Actually, Snoop Dog and Willy Nelson coach it together. It’s a joint effort.

No contest
What is the theme of the Super Bowl featuring the Pittsburgh Steelers and the Seattle Seahawks that is played in Detroit in February? “Which City has the Worst Weather”?

Did not kill at the Kabul Komedy Kave
Palestinians continue to angrily protest Denmark’s newspapers publishing a cartoon of the Muslim prophet Muhammad. Wow, if just a little cartoon made them that mad, I better not do my Jesus-Moses-and-Muhammad-walk-into-a-bar joke.

Is there anything these Palestinians won’t angrily protest? “Death to peas with honey!” We need to get cable TV and strip clubs over to Palestine and fast.

Palestinians continue to angrily protest Denmark’s newspapers publishing a cartoon of the Muslim prophet Muhammad. And I don’t think the Danish retraction today is going to help. Did you see it? It just said three words: “Lighten up, Akbar.”

We have a correction. Last night Jay Leno told a joke about how Bill Clinton is so close to President Bush’s dad, he is like one of the family. President Bush calls his dad 41, the 41st president, and he calls Bush, 43, the 43rd president. And they call Clinton 69.

That’s wrong. Turns out they call Clinton 68. Yeah, she does Bill and he owes her one.

The ratings for “Skating with Celebrities” with Bruce Jenner, Debbie Gibson and Todd Bridges, are way below “Dancing with the Stars.” I’m no media expert, but the reason may be because there are no skating celebrities on “Skating with Celebrities.”

Since you asked;

So how is President Bush going to get us off of our dependence on oil? I don’t know. But then, I don’t know why you only itch in intimate, hard-to-reach places when you are out in public, either.

Now, I know what you are thinking, I should have my own talk show, right? Well, I would love that but I haven’t been able to find the deal that’s just right for me: control over all ancillary rights, huge budget, control over hiring, final editing of skits, control over the band. That and, well, nobody has offered me any deal.

But if I was a talk show host, I would have a blast right up until the novelty of meeting stars wears off and the incessant whoring of their projects begins to get old.
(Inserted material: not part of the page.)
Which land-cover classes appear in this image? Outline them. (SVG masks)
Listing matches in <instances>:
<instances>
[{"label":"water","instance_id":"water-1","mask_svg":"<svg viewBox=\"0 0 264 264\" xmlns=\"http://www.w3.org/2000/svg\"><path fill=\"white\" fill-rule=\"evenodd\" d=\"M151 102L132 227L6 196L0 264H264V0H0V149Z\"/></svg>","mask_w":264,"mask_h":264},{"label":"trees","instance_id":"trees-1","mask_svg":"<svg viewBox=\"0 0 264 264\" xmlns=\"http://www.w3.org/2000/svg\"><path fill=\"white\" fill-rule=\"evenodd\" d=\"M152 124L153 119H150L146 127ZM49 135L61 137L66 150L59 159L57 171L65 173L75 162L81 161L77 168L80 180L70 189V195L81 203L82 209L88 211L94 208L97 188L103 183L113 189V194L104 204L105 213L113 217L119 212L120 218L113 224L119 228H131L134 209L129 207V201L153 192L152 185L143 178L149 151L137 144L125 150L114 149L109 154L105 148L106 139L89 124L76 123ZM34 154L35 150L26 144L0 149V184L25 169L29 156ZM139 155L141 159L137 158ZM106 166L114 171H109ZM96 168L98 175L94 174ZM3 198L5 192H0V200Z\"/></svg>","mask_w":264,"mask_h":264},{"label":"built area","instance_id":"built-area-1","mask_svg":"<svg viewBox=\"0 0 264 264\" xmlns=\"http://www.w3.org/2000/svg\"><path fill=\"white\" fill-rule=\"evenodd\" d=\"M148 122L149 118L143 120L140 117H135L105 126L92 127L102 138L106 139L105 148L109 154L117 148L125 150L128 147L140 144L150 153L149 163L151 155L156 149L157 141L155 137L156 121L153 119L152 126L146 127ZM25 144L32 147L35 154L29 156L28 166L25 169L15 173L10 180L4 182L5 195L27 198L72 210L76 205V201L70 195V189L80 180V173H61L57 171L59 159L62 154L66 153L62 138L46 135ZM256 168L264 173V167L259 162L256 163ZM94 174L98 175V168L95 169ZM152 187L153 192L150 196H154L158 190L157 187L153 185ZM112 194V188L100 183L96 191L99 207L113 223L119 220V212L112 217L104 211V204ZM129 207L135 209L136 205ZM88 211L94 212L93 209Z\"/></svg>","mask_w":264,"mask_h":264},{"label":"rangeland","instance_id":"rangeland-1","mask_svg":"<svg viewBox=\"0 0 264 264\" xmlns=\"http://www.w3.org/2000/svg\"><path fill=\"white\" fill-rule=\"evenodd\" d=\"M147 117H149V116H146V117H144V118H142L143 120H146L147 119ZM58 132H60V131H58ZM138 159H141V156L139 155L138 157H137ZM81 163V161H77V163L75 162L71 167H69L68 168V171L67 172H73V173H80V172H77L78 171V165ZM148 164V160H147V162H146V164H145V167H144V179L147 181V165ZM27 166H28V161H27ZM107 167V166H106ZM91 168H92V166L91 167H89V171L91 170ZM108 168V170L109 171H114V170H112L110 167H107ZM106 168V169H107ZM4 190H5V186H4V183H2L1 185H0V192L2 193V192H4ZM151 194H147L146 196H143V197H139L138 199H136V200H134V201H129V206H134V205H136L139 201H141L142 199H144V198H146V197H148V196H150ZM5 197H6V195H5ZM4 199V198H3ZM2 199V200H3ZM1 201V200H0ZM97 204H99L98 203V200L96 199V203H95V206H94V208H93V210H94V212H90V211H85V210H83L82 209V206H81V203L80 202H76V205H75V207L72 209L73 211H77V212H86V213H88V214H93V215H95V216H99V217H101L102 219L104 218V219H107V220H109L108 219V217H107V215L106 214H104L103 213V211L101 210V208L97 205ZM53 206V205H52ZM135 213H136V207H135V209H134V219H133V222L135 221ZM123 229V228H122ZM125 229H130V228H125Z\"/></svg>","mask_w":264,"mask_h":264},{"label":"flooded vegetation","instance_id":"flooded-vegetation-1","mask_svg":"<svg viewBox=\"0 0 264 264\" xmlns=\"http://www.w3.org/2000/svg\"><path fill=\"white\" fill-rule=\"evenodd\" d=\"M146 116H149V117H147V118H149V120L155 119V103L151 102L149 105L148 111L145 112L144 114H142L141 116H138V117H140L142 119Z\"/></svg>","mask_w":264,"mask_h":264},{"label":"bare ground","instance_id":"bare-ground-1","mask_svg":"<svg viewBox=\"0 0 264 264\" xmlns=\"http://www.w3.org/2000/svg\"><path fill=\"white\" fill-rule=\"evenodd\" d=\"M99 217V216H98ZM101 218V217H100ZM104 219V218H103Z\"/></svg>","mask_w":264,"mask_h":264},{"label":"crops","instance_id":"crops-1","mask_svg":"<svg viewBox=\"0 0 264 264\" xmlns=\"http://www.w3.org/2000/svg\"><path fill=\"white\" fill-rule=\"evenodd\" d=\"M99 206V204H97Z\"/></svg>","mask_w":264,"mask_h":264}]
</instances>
Which I would give one month until I snapped and told some egomaniac no-talent hack;

“For the love of decency, I can’t pimp your crappy movies any more.”

And none of these BS, softball questions while pretending they came up out of nowhere.
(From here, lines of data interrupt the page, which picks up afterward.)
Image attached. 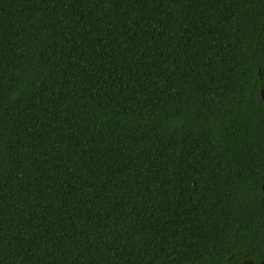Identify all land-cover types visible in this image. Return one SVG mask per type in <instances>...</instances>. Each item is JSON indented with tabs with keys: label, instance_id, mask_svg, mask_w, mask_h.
I'll list each match as a JSON object with an SVG mask.
<instances>
[{
	"label": "trees",
	"instance_id": "1",
	"mask_svg": "<svg viewBox=\"0 0 264 264\" xmlns=\"http://www.w3.org/2000/svg\"><path fill=\"white\" fill-rule=\"evenodd\" d=\"M0 264H264V0H0Z\"/></svg>",
	"mask_w": 264,
	"mask_h": 264
}]
</instances>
“So, I am a dog person. Have you ever had an interesting experience with whipped cream and a Chihuahua in a limo in Central Park?”

“Funny you should ask, I was with Paris Hilton . . .”

No Sir, you come on my talk show you either play ball or you go home and cry to Mama. No butt smooching of celebrities, no booking guests I don’t care about, no whoring projects that I think suck. Not only that, but the commercials would have to be approved by me. If my viewers have to watch commercials, fine, but they are going to be good commercials.

It will include regular fun party-type grilling segments, and by fun I mean real guy type stuff. Emeril Lagasse seems like a real guy chef and then he’ll make a huge weird pie from scratch. I don’t make my own mayo, I scoop it out of a jar. I buy a jar of salsa. My yokes break. Stuff occasionally gets burned. But I can nail my tried-and-true dishes: a great strip steak, ribs, fish, chicken and shrimp. And my cedar plank Salmon is to die for.  

One day a month there will be a Texas hold ‘em tournament with real coin.

And I will institute a first in talk show history. I would go online into a “Fans of Martha Stewart” or such chat room and start jacking with people. “Is it true that, in prison, Martha shived a snitch?” And sit back and watch the fireworks fly. It is funny. People who take anything too seriously are a riot to set off.

I give the whole thing one week. Chevy Chase, Magic Johnson, babes, let’s do lunch.